*** Exercise data

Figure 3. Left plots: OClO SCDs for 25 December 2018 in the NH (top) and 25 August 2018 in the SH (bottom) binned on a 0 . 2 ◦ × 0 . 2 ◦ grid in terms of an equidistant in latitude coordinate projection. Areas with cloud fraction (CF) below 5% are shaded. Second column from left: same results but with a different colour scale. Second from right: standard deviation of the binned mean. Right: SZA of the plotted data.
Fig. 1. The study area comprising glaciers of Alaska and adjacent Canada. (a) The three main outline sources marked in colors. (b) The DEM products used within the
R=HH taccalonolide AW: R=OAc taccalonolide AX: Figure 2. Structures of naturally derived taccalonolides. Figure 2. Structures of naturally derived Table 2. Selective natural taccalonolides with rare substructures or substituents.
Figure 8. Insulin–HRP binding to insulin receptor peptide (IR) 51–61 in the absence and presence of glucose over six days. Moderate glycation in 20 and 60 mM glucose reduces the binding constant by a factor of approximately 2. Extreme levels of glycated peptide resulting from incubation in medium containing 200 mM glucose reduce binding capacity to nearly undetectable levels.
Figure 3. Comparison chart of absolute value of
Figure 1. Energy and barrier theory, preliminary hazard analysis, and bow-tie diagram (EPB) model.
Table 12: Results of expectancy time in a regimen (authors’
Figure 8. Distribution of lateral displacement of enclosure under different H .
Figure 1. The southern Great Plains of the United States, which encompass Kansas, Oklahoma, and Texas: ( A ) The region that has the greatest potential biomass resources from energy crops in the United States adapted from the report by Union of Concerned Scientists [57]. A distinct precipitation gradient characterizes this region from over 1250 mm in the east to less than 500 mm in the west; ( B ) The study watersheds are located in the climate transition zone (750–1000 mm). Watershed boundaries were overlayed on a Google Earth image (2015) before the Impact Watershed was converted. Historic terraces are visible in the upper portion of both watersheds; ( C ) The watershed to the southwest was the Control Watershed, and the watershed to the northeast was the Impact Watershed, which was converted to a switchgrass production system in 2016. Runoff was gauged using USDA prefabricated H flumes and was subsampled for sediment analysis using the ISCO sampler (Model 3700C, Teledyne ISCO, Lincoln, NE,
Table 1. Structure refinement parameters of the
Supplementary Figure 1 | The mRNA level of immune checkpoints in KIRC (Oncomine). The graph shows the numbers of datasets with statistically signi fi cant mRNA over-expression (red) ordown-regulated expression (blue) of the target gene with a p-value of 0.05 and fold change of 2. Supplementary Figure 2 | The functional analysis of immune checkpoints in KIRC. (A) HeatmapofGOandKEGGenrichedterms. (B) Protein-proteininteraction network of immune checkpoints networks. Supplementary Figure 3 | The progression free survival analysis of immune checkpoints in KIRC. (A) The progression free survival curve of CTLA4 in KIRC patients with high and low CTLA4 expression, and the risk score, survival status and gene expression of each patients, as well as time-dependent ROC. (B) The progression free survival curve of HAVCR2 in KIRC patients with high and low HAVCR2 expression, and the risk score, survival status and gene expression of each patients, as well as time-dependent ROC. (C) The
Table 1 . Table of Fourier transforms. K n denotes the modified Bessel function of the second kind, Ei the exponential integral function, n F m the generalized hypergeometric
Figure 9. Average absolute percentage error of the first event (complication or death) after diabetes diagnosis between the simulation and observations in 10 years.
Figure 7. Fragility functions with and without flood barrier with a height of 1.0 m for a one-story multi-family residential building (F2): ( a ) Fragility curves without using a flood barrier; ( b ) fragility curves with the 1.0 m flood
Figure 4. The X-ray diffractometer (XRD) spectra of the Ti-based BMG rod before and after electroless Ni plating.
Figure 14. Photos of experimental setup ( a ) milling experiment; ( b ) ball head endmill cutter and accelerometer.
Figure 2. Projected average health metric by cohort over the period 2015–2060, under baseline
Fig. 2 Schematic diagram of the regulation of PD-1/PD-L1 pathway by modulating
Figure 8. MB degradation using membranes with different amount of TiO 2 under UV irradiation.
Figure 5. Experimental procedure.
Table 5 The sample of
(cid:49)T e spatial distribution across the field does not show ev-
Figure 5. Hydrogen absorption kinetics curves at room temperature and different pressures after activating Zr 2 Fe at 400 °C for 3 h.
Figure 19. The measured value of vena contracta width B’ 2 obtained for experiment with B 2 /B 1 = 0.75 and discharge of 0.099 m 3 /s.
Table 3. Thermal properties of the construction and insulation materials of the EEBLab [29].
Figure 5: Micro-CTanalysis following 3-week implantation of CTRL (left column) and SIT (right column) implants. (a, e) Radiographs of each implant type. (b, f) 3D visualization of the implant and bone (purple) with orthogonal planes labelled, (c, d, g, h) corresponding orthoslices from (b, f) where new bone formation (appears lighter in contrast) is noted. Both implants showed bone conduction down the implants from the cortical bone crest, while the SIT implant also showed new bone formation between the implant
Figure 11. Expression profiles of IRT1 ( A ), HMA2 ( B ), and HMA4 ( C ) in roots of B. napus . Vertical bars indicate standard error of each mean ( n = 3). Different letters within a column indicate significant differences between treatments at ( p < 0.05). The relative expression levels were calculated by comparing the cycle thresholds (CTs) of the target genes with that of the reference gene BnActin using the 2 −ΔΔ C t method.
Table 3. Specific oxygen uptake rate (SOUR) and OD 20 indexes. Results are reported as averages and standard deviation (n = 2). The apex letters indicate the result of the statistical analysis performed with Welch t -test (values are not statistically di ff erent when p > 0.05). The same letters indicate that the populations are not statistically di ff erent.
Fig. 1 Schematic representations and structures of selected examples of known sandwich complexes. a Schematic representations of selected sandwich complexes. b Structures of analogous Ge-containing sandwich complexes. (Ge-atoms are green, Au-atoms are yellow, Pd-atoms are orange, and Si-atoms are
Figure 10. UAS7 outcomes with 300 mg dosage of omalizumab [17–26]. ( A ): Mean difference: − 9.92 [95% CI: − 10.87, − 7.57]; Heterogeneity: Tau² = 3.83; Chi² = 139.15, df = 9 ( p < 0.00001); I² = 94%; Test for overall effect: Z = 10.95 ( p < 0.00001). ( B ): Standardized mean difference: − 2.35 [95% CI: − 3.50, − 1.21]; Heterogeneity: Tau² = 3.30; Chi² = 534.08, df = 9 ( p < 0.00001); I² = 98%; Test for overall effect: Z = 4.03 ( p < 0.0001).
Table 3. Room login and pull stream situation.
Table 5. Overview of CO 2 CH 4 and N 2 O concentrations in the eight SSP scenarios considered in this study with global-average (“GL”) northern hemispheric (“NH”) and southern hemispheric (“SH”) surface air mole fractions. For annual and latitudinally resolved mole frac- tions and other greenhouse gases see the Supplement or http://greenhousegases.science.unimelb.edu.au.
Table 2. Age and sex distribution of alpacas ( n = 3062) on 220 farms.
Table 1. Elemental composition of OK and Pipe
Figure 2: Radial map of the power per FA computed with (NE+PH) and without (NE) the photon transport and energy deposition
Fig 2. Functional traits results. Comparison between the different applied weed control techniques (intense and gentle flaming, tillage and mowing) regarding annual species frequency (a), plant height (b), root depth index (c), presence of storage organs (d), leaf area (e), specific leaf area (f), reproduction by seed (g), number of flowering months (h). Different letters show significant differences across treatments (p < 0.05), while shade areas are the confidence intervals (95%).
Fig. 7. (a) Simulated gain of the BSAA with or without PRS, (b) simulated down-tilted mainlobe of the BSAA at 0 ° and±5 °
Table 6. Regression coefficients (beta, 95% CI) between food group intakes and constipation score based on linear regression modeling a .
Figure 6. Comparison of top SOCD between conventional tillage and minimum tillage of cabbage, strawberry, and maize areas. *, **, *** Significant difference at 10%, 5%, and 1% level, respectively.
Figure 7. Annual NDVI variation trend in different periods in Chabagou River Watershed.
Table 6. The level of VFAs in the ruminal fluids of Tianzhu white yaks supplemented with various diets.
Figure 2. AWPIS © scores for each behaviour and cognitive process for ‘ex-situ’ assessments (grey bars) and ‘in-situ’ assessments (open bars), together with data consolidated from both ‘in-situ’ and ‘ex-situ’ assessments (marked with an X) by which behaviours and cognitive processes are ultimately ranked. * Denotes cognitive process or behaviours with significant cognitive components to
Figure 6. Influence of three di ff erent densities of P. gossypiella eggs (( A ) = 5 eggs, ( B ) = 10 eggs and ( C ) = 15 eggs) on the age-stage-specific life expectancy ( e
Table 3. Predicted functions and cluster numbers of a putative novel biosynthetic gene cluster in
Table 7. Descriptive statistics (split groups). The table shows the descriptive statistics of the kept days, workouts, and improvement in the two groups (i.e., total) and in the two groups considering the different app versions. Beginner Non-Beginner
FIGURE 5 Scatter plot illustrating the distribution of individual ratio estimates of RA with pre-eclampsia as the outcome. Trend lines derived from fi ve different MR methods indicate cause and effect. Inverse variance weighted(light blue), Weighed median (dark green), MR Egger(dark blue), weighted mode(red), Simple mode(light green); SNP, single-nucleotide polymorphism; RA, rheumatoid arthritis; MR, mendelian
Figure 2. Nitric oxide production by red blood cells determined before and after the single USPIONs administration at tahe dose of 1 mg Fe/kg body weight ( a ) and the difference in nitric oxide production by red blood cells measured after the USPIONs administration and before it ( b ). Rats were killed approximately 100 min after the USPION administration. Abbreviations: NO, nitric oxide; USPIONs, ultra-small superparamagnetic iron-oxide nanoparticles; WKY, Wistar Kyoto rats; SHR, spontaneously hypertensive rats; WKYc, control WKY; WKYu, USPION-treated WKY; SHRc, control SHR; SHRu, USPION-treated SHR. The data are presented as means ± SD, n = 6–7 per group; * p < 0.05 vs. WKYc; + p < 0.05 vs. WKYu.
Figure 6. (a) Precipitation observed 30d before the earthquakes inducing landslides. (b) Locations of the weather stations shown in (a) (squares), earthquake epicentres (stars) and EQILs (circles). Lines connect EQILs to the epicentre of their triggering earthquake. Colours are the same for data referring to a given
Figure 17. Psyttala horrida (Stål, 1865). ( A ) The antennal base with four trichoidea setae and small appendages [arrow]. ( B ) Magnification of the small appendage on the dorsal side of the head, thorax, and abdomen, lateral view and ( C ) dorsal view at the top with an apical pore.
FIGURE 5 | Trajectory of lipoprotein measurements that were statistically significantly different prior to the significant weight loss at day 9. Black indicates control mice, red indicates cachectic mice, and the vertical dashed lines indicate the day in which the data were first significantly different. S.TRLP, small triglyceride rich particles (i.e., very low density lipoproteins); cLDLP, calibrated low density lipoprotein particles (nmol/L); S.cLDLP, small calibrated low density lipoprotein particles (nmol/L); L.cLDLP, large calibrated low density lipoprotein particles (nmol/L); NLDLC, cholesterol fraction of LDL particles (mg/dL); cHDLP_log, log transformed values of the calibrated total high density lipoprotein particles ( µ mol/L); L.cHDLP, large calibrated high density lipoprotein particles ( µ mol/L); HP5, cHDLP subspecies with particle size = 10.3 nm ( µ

******

_Exercise description_
A verbatim transcription is needed of the lines above, starting at the line with "Table 1. Elemental composition of OK and Pipe" and ending at the line with "Table 3. Predicted", both included, and of nothing else.

_Output_
Table 1. Elemental composition of OK and Pipe
Figure 2: Radial map of the power per FA computed with (NE+PH) and without (NE) the photon transport and energy deposition
Fig 2. Functional traits results. Comparison between the different applied weed control techniques (intense and gentle flaming, tillage and mowing) regarding annual species frequency (a), plant height (b), root depth index (c), presence of storage organs (d), leaf area (e), specific leaf area (f), reproduction by seed (g), number of flowering months (h). Different letters show significant differences across treatments (p < 0.05), while shade areas are the confidence intervals (95%).
Fig. 7. (a) Simulated gain of the BSAA with or without PRS, (b) simulated down-tilted mainlobe of the BSAA at 0 ° and±5 °
Table 6. Regression coefficients (beta, 95% CI) between food group intakes and constipation score based on linear regression modeling a .
Figure 6. Comparison of top SOCD between conventional tillage and minimum tillage of cabbage, strawberry, and maize areas. *, **, *** Significant difference at 10%, 5%, and 1% level, respectively.
Figure 7. Annual NDVI variation trend in different periods in Chabagou River Watershed.
Table 6. The level of VFAs in the ruminal fluids of Tianzhu white yaks supplemented with various diets.
Figure 2. AWPIS © scores for each behaviour and cognitive process for ‘ex-situ’ assessments (grey bars) and ‘in-situ’ assessments (open bars), together with data consolidated from both ‘in-situ’ and ‘ex-situ’ assessments (marked with an X) by which behaviours and cognitive processes are ultimately ranked. * Denotes cognitive process or behaviours with significant cognitive components to
Figure 6. Influence of three di ff erent densities of P. gossypiella eggs (( A ) = 5 eggs, ( B ) = 10 eggs and ( C ) = 15 eggs) on the age-stage-specific life expectancy ( e
Table 3. Predicted functions and cluster numbers of a putative novel biosynthetic gene cluster in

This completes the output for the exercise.